++++ Provided records ++++

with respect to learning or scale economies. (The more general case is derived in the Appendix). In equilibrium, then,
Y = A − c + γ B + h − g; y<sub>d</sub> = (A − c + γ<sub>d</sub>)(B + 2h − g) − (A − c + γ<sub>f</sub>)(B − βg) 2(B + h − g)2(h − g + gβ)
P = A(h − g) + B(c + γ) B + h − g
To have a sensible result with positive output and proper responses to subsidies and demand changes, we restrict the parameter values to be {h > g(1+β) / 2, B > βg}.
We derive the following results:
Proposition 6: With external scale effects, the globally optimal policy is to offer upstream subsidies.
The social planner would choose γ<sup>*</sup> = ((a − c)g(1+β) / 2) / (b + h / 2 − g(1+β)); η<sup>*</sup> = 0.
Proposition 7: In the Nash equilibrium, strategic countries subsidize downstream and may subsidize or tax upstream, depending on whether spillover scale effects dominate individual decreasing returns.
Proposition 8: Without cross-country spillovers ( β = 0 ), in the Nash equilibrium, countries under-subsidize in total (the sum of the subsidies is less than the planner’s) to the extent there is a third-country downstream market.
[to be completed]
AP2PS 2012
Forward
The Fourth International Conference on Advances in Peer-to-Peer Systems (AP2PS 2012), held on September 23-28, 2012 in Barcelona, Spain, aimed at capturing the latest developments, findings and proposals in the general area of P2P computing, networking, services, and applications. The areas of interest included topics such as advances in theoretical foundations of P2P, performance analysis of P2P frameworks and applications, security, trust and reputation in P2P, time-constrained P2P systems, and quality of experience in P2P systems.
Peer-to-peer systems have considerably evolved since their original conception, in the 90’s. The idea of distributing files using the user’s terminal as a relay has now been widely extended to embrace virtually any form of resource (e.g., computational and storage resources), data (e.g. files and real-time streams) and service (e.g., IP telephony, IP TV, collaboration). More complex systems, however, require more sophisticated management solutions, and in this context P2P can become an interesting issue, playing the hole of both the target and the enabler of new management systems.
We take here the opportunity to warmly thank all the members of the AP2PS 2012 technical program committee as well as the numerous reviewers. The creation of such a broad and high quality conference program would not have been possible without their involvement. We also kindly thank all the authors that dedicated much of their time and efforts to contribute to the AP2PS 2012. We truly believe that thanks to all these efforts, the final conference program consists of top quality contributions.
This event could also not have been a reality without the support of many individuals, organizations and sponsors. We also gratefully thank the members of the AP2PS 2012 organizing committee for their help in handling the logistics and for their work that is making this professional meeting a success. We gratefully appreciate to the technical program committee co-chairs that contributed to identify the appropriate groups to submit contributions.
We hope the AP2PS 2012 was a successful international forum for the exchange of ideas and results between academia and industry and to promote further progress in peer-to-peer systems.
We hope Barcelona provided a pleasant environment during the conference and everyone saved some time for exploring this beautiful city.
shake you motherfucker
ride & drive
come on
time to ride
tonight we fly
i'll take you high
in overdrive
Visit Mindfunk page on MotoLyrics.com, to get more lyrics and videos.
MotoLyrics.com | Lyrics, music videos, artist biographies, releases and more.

++++

About this exercise = Give back the whole listing, word for word.

Exercise solution =
with respect to learning or scale economies. (The more general case is derived in the Appendix). In equilibrium, then,
Y = A − c + γ B + h − g; y<sub>d</sub> = (A − c + γ<sub>d</sub>)(B + 2h − g) − (A − c + γ<sub>f</sub>)(B − βg) 2(B + h − g)2(h − g + gβ)
P = A(h − g) + B(c + γ) B + h − g
To have a sensible result with positive output and proper responses to subsidies and demand changes, we restrict the parameter values to be {h > g(1+β) / 2, B > βg}.
We derive the following results:
Proposition 6: With external scale effects, the globally optimal policy is to offer upstream subsidies.
The social planner would choose γ<sup>*</sup> = ((a − c)g(1+β) / 2) / (b + h / 2 − g(1+β)); η<sup>*</sup> = 0.
Proposition 7: In the Nash equilibrium, strategic countries subsidize downstream and may subsidize or tax upstream, depending on whether spillover scale effects dominate individual decreasing returns.
Proposition 8: Without cross-country spillovers ( β = 0 ), in the Nash equilibrium, countries under-subsidize in total (the sum of the subsidies is less than the planner’s) to the extent there is a third-country downstream market.
[to be completed]
AP2PS 2012
Forward
The Fourth International Conference on Advances in Peer-to-Peer Systems (AP2PS 2012), held on September 23-28, 2012 in Barcelona, Spain, aimed at capturing the latest developments, findings and proposals in the general area of P2P computing, networking, services, and applications. The areas of interest included topics such as advances in theoretical foundations of P2P, performance analysis of P2P frameworks and applications, security, trust and reputation in P2P, time-constrained P2P systems, and quality of experience in P2P systems.
Peer-to-peer systems have considerably evolved since their original conception, in the 90’s. The idea of distributing files using the user’s terminal as a relay has now been widely extended to embrace virtually any form of resource (e.g., computational and storage resources), data (e.g. files and real-time streams) and service (e.g., IP telephony, IP TV, collaboration). More complex systems, however, require more sophisticated management solutions, and in this context P2P can become an interesting issue, playing the hole of both the target and the enabler of new management systems.
We take here the opportunity to warmly thank all the members of the AP2PS 2012 technical program committee as well as the numerous reviewers. The creation of such a broad and high quality conference program would not have been possible without their involvement. We also kindly thank all the authors that dedicated much of their time and efforts to contribute to the AP2PS 2012. We truly believe that thanks to all these efforts, the final conference program consists of top quality contributions.
This event could also not have been a reality without the support of many individuals, organizations and sponsors. We also gratefully thank the members of the AP2PS 2012 organizing committee for their help in handling the logistics and for their work that is making this professional meeting a success. We gratefully appreciate to the technical program committee co-chairs that contributed to identify the appropriate groups to submit contributions.
We hope the AP2PS 2012 was a successful international forum for the exchange of ideas and results between academia and industry and to promote further progress in peer-to-peer systems.
We hope Barcelona provided a pleasant environment during the conference and everyone saved some time for exploring this beautiful city.
shake you motherfucker
ride & drive
come on
time to ride
tonight we fly
i'll take you high
in overdrive
Visit Mindfunk page on MotoLyrics.com, to get more lyrics and videos.
MotoLyrics.com | Lyrics, music videos, artist biographies, releases and more.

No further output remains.